Yes, what you eat is important. And how much you eat matters. But far and away, the thing holding most athletes back in terms of nutrition is the timing.
For example: Our bodies absorb CHO (carbohydrate molecules) into our muscles & liver (where we store it) at a certain rate. (I hope it goes without saying that I am grossly oversimplifying, but stay with me.) As long as your body is getting CHO at that rate, you're fueling your muscles, replenishing CHO you've used up in exercise, & storing it for use in future exercise. If, however, the CHO is coming in faster than that rate, though, your body can't keep up, and the extra will get stored as fat, regardless of what the food was.
I think he said most people's baseline for sending CHO to muscles/liver is around 1 gram per minute at rest, but when you exercise, that rate increases dramatically (which is why you can have basically pure sugar during & immediately after exercise without worrying about it going to fat or messing with your insulin sensitivity). This is also why, as soon as exercise is done, the CHO you've used must be replaced immediately (ie, within ~10 minutes). At that point your body is still processing carbs & sending them to muscle/liver *really* quickly, so you can have, say, 200 calories of bread or crackers or whatever and nearly every bit of it will go to refueling.

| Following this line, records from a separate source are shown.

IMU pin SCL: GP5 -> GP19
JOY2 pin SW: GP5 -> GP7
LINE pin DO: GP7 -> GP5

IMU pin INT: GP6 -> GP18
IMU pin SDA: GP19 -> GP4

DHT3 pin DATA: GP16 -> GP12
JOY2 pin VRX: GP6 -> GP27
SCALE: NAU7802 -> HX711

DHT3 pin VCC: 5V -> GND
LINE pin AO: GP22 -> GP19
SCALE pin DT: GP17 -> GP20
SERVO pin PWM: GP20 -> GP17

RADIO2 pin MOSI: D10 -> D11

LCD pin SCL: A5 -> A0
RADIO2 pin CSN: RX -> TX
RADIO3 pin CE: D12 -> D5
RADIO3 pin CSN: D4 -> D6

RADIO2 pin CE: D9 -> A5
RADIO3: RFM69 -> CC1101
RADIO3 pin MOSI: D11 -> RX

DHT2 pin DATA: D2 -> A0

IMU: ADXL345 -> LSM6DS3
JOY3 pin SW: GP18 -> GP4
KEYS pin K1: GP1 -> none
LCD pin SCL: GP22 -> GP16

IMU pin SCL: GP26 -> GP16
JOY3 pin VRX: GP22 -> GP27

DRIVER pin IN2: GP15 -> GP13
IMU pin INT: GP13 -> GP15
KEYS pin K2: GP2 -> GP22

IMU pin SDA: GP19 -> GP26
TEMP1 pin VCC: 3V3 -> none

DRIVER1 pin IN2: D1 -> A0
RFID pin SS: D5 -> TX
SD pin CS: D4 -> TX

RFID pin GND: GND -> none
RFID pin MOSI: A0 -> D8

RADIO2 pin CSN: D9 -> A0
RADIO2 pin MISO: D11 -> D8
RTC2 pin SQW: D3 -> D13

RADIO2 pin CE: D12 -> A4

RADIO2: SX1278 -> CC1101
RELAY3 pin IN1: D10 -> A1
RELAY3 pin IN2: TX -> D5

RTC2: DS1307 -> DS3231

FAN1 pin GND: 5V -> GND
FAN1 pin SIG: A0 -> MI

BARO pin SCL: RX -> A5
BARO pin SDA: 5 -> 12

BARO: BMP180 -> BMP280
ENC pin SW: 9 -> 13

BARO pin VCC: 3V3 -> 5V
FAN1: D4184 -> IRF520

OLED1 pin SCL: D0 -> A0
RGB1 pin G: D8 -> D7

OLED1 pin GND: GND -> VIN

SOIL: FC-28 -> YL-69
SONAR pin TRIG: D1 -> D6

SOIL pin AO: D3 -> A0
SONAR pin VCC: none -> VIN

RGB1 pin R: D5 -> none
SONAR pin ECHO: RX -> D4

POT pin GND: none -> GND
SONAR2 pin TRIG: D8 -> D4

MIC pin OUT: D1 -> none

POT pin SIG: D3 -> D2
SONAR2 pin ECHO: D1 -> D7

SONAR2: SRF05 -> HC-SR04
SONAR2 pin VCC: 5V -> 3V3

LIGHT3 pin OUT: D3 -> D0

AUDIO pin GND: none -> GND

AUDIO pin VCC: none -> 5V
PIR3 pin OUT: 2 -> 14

Wait 20 minutes to have that same amount of CHO, or 40 minutes, or an hour, and your body's ability to process CHO will have dropped precipitously (by half every 20 minutes, apparently), and suddenly a quarter or a third or half of that CHO can't be processed quickly enough to get sent to your muscles, and instead will get stored as fat. So now you have a) not replaced all your lost carbs and b) gained fat unnecessarily.
Similar things happen with dinner. The problem, he said, is not that I eat pizza and Indian food and what have you most of the time. The problem is not that it's too many carbs or too much white flour or too much grease or any of that. It's that at that point in the evening my body can only absorb 1 g/minute of CHO into my muscles (which need it), and starches digest so fast that my body suddenly finds itself trying to deal with 4g/minute of CHO (or whatever, I'm making numbers up). So now my muscles are getting 25% of the carbs I eat (not enough) and the rest gets stored as (unneeded) fat.
(Also, whole grains are apparently not the answer to this, as they only slow down digestion compared to non-whole grains by about 10%.)
BUT WAIT! It gets better.
As we all know, muscle burns fat. One way to burn more fat is to gain muscle. Alas, many athletes find themselves working very hard to put on muscle and barely breaking even.
This, too, I learned, is often a result of blood chemistry in the form of unstable blood sugar. Blood sugar too low -> cortisol spikes -> cortisol starts breaking down muscle to fuel brain & keep blood sugar from falling further. So sometimes athletes are like, "Must lose fat & gain muscle! Must work out harder and create calorie deficit by eating less!" But what actually happens is that blood sugar drops, cortisol spikes, and now, in addition to having just broken your muscles down with exercise, you're doubly breaking them down by causing your cortisol to panic & cannibalize them a bit to feed your brain. GOOD TIMES!
In all likelihood, he told me, these are the main reasons why I can run 30-50 miles a week, lift weights/strength train 3x a week (ok, not lately, but in general...), spend 3 hours a week doing martial arts, eat the right number of calories from mostly healthy foods, and still be 15 pounds & several body fat percentage points over my (previous) ideal performance weight. It's apparently a very common issue, and (I'm told) actually not that complicated to fix.
The best part? When he said: "You don't have to give up pizza/burritos/{Eastern country} food."